Establish how many lines in the material below include the word "hspace", then give the count alone.

DATA SUPPLIED
________________________________________
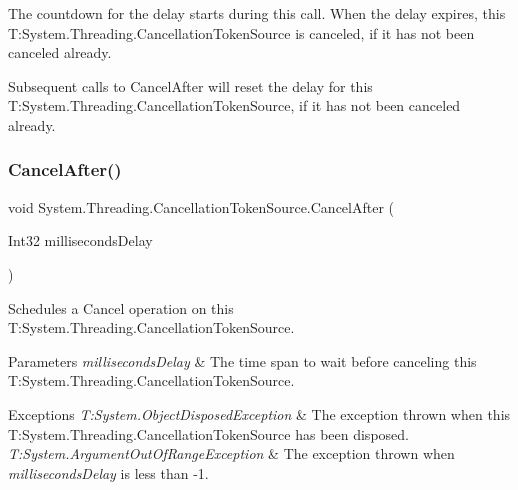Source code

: The countdown for the delay starts during this call. When the delay expires, this T\+:\+System.\+Threading.\+Cancellation\+Token\+Source is canceled, if it has not been canceled already. 

Subsequent calls to Cancel\+After will reset the delay for this T\+:\+System.\+Threading.\+Cancellation\+Token\+Source, if it has not been canceled already. \mbox{\label{class_system_1_1_threading_1_1_cancellation_token_source_a5cc808d20003688249b2f080ebe18c23}} 
\subsubsection{\texorpdfstring{Cancel\+After()}{CancelAfter()}\hspace{0.1cm}{\footnotesize\ttfamily [2/2]}}
{\footnotesize\ttfamily void System.\+Threading.\+Cancellation\+Token\+Source.\+Cancel\+After (\begin{DoxyParamCaption}\item[{Int32}]{milliseconds\+Delay }\end{DoxyParamCaption})\hspace{0.3cm}{\ttfamily [inline]}}



Schedules a Cancel operation on this T\+:\+System.\+Threading.\+Cancellation\+Token\+Source. 


\begin{DoxyParams}{Parameters}
{\em milliseconds\+Delay} & The time span to wait before canceling this T\+:\+System.\+Threading.\+Cancellation\+Token\+Source. \\
\hline
\end{DoxyParams}

\begin{DoxyExceptions}{Exceptions}
{\em T\+:\+System.\+Object\+Disposed\+Exception} & The exception thrown when this T\+:\+System.\+Threading.\+Cancellation\+Token\+Source has been disposed. \\
\hline
{\em T\+:\+System.\+Argument\+Out\+Of\+Range\+Exception} & The exception thrown when {\itshape milliseconds\+Delay}  is less than -\/1. \\
\hline
\end{DoxyExceptions}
________________________________________
EXPECTED ANSWER
2